Was Carla, a university professor, destined to struggle with a family of four forever?
Finally, there was a glimmer of hope. Her husband found a higher-paying job, earning $50,000 a year, and Carla finally became a department chair, receiving a rare salary increase, bringing the family’s annual income to $160,000.
However, fate played a cruel joke at this point – when their income was low, they qualified for affordable housing, but now that their income had increased, they no longer qualified.
So they had to continue “rolling,” facing increasingly unaffordable housing prices and falling into a new cycle of financial worries. “Highly educated poor” individuals like Carla, or what some call the “middle-class precariat,” are not uncommon in the United States.
Stan Oklobdzija and his partner, Sarah Boyd, living in Los Angeles, have an annual income of around $225,000 but still cannot afford a home.

Living in a One-Bedroom Apartment in Little Tokyo, Los Angeles.
Stan, in an interview with Fortune magazine, stated, “With our combined income, we belong to the highest income bracket.”
He further added that their annual income is approximately $225,000. However, they are renting their accommodation, and he never believed that the situation would change.
“Considering the housing costs, buying a house is simply out of the question for us. It’s more like considering owning a spaceship,” he remarked.
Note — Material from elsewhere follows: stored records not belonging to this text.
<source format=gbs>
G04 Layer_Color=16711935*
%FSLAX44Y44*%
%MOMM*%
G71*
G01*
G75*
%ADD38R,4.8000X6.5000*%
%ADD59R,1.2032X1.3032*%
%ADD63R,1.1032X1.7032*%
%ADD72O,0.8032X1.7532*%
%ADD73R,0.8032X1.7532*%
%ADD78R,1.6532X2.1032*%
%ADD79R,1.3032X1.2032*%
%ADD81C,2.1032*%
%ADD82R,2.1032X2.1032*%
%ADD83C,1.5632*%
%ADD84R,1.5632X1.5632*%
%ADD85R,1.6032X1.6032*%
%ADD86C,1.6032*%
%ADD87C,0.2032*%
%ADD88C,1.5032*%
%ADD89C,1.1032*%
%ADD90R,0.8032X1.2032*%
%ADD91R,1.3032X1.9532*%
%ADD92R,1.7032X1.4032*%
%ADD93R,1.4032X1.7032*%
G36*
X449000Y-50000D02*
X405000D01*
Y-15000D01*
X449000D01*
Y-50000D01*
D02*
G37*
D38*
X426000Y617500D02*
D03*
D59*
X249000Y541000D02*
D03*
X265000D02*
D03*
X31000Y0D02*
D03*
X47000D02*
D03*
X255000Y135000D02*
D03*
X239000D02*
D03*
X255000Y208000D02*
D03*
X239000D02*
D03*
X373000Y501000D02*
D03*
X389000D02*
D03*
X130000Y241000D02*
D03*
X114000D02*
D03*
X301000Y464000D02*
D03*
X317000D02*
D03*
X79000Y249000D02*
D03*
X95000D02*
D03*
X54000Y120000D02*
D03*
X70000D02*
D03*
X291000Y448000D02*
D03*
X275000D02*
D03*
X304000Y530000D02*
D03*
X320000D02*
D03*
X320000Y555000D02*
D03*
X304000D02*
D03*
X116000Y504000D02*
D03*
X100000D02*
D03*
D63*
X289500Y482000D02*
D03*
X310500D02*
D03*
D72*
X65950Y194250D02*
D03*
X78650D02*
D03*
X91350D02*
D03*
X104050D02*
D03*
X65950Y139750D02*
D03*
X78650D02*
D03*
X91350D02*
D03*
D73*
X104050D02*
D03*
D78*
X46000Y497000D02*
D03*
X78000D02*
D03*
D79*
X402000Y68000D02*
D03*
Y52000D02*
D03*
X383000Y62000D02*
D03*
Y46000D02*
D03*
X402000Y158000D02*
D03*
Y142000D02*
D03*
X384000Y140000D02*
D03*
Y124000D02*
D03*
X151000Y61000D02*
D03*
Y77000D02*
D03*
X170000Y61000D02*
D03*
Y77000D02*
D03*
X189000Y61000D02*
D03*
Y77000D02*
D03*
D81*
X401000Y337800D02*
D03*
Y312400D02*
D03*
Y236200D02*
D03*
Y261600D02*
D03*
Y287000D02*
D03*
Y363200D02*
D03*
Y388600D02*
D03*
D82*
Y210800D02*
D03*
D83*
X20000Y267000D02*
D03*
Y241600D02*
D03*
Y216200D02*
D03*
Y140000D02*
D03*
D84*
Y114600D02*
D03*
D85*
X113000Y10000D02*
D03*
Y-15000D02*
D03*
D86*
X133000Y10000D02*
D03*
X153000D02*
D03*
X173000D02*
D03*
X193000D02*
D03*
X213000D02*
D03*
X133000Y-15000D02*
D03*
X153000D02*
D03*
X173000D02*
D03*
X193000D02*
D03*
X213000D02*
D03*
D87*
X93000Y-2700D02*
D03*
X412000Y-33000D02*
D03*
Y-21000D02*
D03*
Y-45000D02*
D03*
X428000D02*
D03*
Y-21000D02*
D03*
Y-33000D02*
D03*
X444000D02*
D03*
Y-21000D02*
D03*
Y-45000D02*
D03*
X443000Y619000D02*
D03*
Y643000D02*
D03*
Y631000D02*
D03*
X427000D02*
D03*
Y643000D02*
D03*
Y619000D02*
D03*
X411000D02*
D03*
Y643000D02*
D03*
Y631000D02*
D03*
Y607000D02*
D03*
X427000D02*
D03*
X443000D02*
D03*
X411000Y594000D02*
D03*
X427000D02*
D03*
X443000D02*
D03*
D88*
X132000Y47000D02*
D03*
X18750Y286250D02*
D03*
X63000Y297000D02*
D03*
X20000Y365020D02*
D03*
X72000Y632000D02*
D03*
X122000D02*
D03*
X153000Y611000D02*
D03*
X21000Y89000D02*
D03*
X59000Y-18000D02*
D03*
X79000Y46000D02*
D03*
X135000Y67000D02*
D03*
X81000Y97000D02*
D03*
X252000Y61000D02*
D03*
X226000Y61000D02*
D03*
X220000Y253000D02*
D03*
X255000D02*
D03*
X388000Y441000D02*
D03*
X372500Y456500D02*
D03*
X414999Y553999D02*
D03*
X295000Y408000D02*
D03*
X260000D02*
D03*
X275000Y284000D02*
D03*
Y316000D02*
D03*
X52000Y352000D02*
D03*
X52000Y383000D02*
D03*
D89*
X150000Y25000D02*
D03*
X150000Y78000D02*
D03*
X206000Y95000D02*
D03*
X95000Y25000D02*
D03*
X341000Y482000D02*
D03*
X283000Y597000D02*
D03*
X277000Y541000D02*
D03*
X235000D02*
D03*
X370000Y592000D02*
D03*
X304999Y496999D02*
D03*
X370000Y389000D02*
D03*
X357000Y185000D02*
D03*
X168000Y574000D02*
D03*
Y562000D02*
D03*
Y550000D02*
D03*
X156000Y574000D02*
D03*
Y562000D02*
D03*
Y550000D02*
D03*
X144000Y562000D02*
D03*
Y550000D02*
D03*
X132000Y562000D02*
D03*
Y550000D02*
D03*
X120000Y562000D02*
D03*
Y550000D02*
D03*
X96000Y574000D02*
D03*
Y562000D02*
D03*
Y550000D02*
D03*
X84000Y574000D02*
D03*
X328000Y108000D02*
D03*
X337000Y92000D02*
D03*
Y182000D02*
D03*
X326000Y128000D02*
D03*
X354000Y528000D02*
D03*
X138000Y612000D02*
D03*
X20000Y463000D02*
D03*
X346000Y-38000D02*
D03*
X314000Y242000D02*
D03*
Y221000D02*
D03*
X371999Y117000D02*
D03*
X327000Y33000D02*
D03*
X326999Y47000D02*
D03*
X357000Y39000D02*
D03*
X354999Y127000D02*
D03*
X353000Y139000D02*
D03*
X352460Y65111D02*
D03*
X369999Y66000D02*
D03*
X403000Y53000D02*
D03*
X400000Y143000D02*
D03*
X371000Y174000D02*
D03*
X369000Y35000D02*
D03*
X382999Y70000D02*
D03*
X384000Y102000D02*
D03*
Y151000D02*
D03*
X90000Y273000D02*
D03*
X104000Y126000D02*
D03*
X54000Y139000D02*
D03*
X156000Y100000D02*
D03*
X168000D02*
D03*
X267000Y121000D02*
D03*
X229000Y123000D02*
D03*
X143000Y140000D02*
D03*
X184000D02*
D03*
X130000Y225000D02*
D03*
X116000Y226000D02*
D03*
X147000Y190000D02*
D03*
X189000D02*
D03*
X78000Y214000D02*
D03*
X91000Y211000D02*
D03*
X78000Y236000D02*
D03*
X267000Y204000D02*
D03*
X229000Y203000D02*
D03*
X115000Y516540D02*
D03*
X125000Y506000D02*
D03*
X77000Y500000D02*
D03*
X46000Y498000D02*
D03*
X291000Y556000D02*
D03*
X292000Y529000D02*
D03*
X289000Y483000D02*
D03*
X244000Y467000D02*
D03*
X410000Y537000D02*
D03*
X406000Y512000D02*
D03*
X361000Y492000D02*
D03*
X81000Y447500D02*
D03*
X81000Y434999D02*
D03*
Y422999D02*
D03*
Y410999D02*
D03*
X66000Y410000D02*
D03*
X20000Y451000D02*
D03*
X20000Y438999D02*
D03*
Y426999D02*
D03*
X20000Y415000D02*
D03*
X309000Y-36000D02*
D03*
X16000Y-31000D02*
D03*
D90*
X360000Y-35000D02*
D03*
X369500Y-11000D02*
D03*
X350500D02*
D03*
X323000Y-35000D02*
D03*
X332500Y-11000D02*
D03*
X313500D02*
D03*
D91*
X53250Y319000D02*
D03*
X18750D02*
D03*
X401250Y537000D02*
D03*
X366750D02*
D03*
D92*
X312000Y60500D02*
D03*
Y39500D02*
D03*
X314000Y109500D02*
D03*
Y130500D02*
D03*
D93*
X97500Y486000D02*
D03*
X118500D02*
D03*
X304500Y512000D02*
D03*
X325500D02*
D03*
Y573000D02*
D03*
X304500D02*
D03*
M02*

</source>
He stated that both of their salaries are in the six figures. Stan, a 40-year-old adjunct assistant professor in public policy at the University of California, Riverside, and his 35-year-old partner working in the digital advertising industry. They pay a monthly rent of $2,400, and he previously tweeted, “The idea of owning a house here is hilarious.”
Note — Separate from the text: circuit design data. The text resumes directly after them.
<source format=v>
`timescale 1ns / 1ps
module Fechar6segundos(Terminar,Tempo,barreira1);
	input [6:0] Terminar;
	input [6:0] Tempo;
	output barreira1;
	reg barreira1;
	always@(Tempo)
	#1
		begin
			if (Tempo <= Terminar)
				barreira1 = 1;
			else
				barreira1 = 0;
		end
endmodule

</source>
If someone with a six-figure income, combined with their partner’s earnings, still feels unable to afford a house in Los Angeles with an annual income exceeding $200,000, how can we expect those earning below this threshold to be able to afford one?
Stan said, “Where do we come up with that down payment? Even with our current income, it’s not feasible to gather a 20% down payment. People don’t have $100,000 lying around.”
Every time he and his partner open Zillow or browse listings to see if they could own their own home, Stan said it seems unrealistic for them. He used a treadmill analogy, saying they feel like they’re “sprinting in place.” Later this year, Stan will be moving to New Orleans to become a professor at Tulane University, a decision partly influenced by the housing market situation in Los Angeles.

Amy, who has worked in human resources for 18 years at various technology companies in the Bay Area, and her husband together have a combined annual income of $150 thousand, It sounds like a good income, but half of their monthly income has to pay the mortgage, the house is not near the company, they have to spend a long time commuting every day, and the child care costs another 30%, and the remaining 20% is used for basic living, paying for the children’s special classes, summer camps, and so on.
Although the situation is not precarious, it still needs to run hard to maintain the status quo. In order to match their incomes with the Bay Area’s fancy spending, many of them have joined the gig economy.